Dimanche soir, nous trouverons réponse à plusieurs questions qui nous taraudent l’esprit depuis très longtemps, comme : «Qui, de Karine, Carolanne et Vanessa, devra quitter Sainte-Adèle?»
Histoire de se changer les idées (et surtout, de bousculer l’ordre établi), parlons d’un autre type d’Académie pour une fois : celle des arts et des sciences du cinéma. Car, dans deux jours, le gratin hollywoodien se réunira au Kodak Theater de Los Angeles pour célébrer la crème du septième art. Des festivités mieux connues sous un seul et même nom : les Oscars.
Même si la course au Meilleur film semble terminée (depuis les Golden Globes, Slumdog Millionaire balaie tout sur son passage), la chic soirée soulève son lot d’interrogations. Des exemples? En voici.
Hugh Jackman fait un bon Wolverine, mais fera-t-il un bon maître de cérémonie? Qui sera le premier lauréat à inclure Dieu dans son discours de remerciement? Combien de temps durera le gala? Angelina Jolie sera-t-elle élégante dans la défaite (à lui seul, le regard foudroyant que Mme Pitt a lancé à Anne Hathaway après son gain aux Critics Choice Awards valait le détour)? Qui s’écroulera en larmes?

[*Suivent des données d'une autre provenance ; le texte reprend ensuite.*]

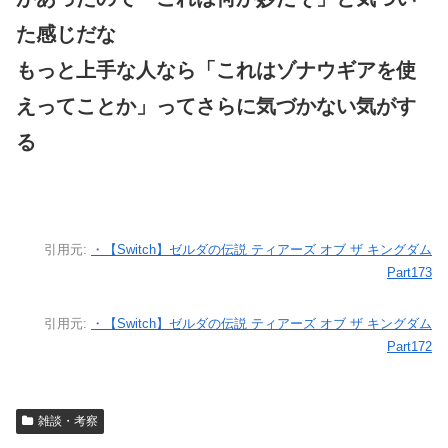
た感じだな
もっと上手な人なら「これはゾナウギアを使
えってことか」ってさらに気づかない気がす
る
引用元:
・【Switch】ゼルダの伝説 ティアーズ オブ ザ キングダム
Part173
引用元:
・【Switch】ゼルダの伝説 ティアーズ オブ ザ キングダム
Part172
雑談・考察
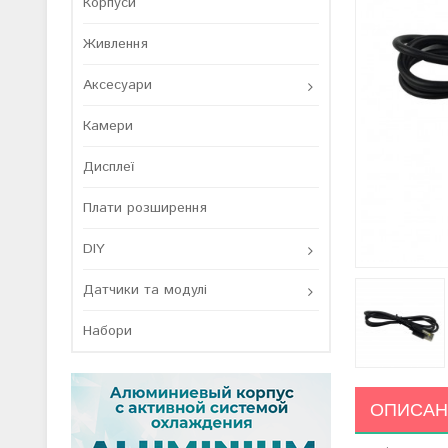
Корпуси
Живлення
Аксесуари
Камери
Дисплеї
Плати розширення
DIY
Датчики та модулі
Набори
ОПИСАН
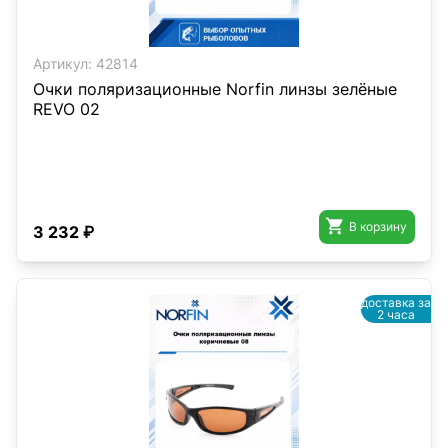
Артикул:
42814
Очки поляризационные Norfin линзы зелёные
REVO 02

В корзину
3 232 ₽
доставка за
2 часа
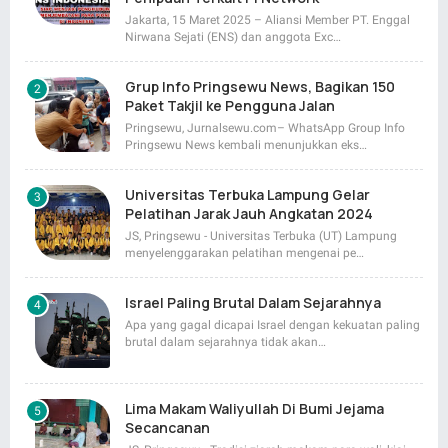
Jakarta, 15 Maret 2025 – Aliansi Member PT. Enggal
Nirwana Sejati (ENS) dan anggota Exc…
Grup Info Pringsewu News, Bagikan 150
Paket Takjil ke Pengguna Jalan
Pringsewu, Jurnalsewu.com– WhatsApp Group Info
Pringsewu News kembali menunjukkan eks…
Universitas Terbuka Lampung Gelar
Pelatihan Jarak Jauh Angkatan 2024
JS, Pringsewu - Universitas Terbuka (UT) Lampung
menyelenggarakan pelatihan mengenai pe…
Israel Paling Brutal Dalam Sejarahnya
Apa yang gagal dicapai Israel dengan kekuatan paling
brutal dalam sejarahnya tidak akan…
Lima Makam Waliyullah Di Bumi Jejama
Secancanan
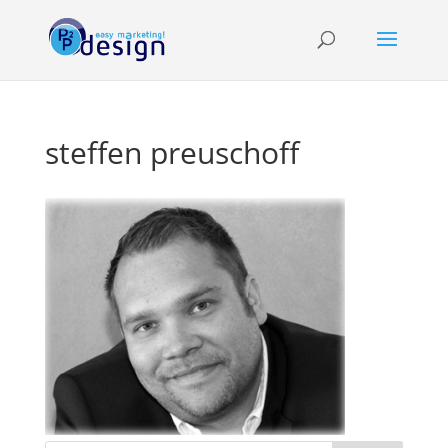
steffen preuschoff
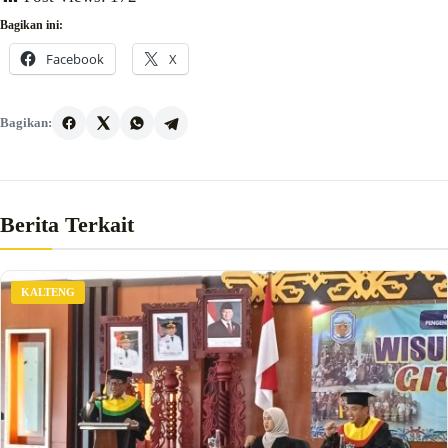
Bagikan ini:
Facebook
X
Bagikan:
Berita Terkait
KALTENG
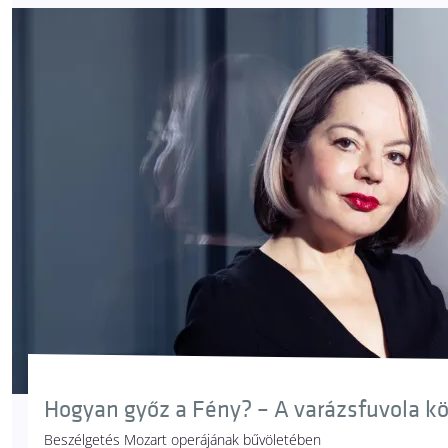
Hogyan győz a Fény? – A varázsfuvola k
Beszélgetés Mozart operájának bűvöletében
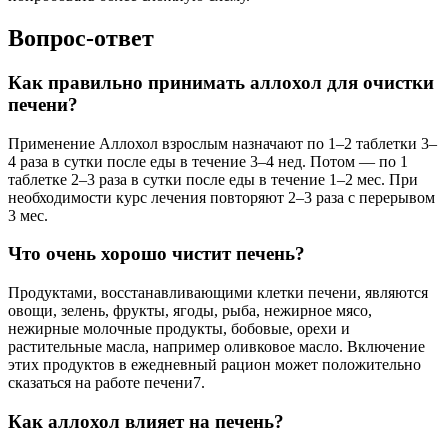
Вопрос-ответ
Как правильно принимать аллохол для очистки
печени?
Применение Аллохол взрослым назначают по 1–2 таблетки 3–
4 раза в сутки после еды в течение 3–4 нед. Потом — по 1
таблетке 2–3 раза в сутки после еды в течение 1–2 мес. При
необходимости курс лечения повторяют 2–3 раза с перерывом
3 мес.
Что очень хорошо чистит печень?
Продуктами, восстанавливающими клетки печени, являются
овощи, зелень, фрукты, ягоды, рыба, нежирное мясо,
нежирные молочные продукты, бобовые, орехи и
растительные масла, например оливковое масло. Включение
этих продуктов в ежедневный рацион может положительно
сказаться на работе печени7.
Как аллохол влияет на печень?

Et, surtout, qui portera la robe la plus hideuse?
Les fans de statistiques auront également de quoi se mettre sous la dent, à commencer par la performance du meneur au chapitre des mises en nomination, The Curious Case of Benjamin Button. Malgré ses 13 mentions, le long métrage de David Fincher ne fait pas figure de favori, loin de là. Pire encore, il risque de subir le même sort que Dreamgirls en 2007. Citée à 8 reprises, la comédie musicale était repartie avec une maigre récolte de deux trophées.
Côté interprétation dans un rôle principal, tant chez les hommes que chez les femmes, ça se passe entre deux grosses pointures. Fort de son triomphe à la Screen Actors Guild et à la Broadcast Film Critics Association, Sean Penn (Milk) a engagé un bras de fer avec Mickey Rourke qui, après avoir passé les 15 dernières années dans l’ombre, effectue son retour dans les ligues majeures grâce à The Wrestler. Ses victoires aux Golden Globes et aux BAFTA lui ont redonné ses lettres de noblesse.
Meryl Streep et Kate Winslet se livrent quant à elles une guerre de chiffres. La première brille grâce à son interprétation d’une directrice d’école sévère dans Doubt. La comédienne la plus citée de l’histoire des Oscars (15) espère de nouveau se trouver sous le feu des projecteurs, un quart de siècle après sa dernière consécration. Pour y arriver, elle devra coiffer au fil d’arrivée Kate Winslet, dont la dernière prestation a été louangée par la critique et l’industrie (les prix BAFTA, Golden Globe et SAG). Finaliste malheureuse à cinq reprises, la Britannique espère que sa troublante performance dans The Reader lui permettra de conjurer le mauvais sort, car s’il y a un club dont Winslet ne veut pas faire partie, c’est bien celui de Deborah Kerr et de Thelma Ritter, les deux seules actrices ayant une fiche de 0 en 6 aux Oscars.